- [TO-DO ITEM]: Transcribe each line of the listing below exactly, from its first line through the line that contains "Joint pain after menopause", including that final line.

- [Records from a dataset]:

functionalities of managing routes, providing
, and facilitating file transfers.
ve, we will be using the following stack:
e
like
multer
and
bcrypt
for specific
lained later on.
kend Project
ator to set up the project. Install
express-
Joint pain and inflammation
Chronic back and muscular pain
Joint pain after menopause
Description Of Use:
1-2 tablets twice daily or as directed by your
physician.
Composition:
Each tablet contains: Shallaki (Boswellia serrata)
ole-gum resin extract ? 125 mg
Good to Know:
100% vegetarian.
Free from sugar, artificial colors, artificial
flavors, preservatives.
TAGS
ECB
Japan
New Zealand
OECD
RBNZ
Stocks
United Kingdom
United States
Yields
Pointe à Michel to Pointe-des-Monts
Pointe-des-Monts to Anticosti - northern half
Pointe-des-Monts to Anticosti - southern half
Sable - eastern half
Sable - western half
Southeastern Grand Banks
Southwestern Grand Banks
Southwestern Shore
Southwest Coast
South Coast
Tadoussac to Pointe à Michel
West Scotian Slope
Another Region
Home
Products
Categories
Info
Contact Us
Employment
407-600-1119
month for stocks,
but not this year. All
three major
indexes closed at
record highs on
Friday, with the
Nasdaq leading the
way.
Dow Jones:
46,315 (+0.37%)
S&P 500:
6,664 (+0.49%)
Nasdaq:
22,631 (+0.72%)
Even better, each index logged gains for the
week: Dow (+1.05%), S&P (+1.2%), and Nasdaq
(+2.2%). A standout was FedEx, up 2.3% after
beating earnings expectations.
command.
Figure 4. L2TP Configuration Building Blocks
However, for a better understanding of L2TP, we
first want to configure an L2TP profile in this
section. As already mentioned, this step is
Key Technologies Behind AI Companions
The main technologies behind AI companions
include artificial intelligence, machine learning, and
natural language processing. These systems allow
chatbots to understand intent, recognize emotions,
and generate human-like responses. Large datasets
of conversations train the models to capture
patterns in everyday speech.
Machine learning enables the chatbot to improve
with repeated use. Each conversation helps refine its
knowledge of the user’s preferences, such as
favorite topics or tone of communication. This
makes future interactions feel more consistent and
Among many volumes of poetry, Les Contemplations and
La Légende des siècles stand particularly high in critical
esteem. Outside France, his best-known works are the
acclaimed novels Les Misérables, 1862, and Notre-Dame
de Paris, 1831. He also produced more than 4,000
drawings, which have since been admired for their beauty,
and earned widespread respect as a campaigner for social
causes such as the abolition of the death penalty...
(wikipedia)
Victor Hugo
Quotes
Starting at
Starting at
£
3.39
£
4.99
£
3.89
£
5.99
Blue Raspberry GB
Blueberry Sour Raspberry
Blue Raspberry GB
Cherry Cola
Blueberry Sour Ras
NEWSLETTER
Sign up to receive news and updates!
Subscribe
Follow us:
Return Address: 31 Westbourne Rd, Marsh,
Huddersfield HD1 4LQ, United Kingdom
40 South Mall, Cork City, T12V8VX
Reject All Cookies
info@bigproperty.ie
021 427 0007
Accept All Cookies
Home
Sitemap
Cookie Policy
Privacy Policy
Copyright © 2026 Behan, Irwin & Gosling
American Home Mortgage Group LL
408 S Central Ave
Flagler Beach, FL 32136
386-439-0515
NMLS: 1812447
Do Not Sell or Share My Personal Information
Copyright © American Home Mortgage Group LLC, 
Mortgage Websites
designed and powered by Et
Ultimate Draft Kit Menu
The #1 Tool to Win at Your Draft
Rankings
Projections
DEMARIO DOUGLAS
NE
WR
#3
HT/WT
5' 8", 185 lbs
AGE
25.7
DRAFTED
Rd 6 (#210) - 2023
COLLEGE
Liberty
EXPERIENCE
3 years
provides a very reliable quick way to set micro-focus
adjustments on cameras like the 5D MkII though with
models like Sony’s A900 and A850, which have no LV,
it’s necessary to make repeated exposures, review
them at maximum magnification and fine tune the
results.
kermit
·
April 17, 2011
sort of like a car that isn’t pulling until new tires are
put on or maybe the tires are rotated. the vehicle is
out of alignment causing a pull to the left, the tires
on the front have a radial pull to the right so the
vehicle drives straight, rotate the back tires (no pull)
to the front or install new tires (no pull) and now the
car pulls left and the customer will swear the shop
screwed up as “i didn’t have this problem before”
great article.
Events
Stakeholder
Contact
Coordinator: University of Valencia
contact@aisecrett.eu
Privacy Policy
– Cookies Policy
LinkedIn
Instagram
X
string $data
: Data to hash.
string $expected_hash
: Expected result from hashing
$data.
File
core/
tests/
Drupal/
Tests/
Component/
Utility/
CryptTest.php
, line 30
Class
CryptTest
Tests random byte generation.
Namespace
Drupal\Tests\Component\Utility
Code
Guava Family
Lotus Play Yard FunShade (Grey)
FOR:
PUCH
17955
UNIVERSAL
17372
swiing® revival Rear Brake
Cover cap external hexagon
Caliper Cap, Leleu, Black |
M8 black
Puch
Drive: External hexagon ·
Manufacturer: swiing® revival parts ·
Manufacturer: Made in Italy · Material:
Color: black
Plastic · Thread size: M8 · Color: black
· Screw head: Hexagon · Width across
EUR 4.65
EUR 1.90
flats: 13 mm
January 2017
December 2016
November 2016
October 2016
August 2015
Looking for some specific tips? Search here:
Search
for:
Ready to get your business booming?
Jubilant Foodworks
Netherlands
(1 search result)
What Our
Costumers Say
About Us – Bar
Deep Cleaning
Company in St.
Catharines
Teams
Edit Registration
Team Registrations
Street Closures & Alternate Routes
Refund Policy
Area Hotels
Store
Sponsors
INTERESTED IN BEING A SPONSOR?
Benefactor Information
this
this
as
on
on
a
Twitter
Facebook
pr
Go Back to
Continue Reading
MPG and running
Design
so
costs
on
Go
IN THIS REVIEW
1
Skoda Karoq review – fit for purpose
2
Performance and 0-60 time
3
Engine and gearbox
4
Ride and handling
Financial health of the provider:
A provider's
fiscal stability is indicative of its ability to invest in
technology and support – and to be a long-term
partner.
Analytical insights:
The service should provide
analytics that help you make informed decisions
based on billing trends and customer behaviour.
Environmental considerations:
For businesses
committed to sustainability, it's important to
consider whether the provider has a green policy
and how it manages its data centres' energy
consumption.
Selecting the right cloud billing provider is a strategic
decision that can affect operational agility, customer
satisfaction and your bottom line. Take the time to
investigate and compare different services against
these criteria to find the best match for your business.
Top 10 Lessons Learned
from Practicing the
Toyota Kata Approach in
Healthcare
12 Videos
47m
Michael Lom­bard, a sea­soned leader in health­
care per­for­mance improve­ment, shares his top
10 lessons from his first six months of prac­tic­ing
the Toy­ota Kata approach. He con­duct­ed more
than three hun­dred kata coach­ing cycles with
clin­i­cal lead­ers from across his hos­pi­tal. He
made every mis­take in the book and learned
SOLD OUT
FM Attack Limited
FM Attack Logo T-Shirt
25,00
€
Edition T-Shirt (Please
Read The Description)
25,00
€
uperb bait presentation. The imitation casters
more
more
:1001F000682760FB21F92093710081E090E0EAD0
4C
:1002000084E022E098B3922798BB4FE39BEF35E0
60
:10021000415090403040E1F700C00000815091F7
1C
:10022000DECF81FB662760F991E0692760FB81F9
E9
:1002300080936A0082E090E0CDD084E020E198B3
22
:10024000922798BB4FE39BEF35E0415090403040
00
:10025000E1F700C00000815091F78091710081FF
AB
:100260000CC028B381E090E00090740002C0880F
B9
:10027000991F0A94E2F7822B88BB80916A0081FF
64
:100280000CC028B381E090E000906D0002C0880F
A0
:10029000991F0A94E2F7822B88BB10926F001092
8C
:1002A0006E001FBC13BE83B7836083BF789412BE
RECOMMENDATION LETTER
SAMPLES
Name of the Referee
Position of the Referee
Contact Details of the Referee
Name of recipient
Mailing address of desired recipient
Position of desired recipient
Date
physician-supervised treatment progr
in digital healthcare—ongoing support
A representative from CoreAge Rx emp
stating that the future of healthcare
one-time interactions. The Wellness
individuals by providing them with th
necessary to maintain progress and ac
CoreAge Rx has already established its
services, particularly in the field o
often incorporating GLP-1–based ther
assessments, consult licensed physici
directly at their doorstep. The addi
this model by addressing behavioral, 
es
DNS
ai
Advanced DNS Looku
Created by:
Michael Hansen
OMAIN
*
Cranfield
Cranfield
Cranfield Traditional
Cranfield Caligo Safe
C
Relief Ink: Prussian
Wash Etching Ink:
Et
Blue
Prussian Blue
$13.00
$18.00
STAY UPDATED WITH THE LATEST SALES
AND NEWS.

- [SOLUTION TO THE PROBLEM]:
functionalities of managing routes, providing
, and facilitating file transfers.
ve, we will be using the following stack:
e
like
multer
and
bcrypt
for specific
lained later on.
kend Project
ator to set up the project. Install
express-
Joint pain and inflammation
Chronic back and muscular pain
Joint pain after menopause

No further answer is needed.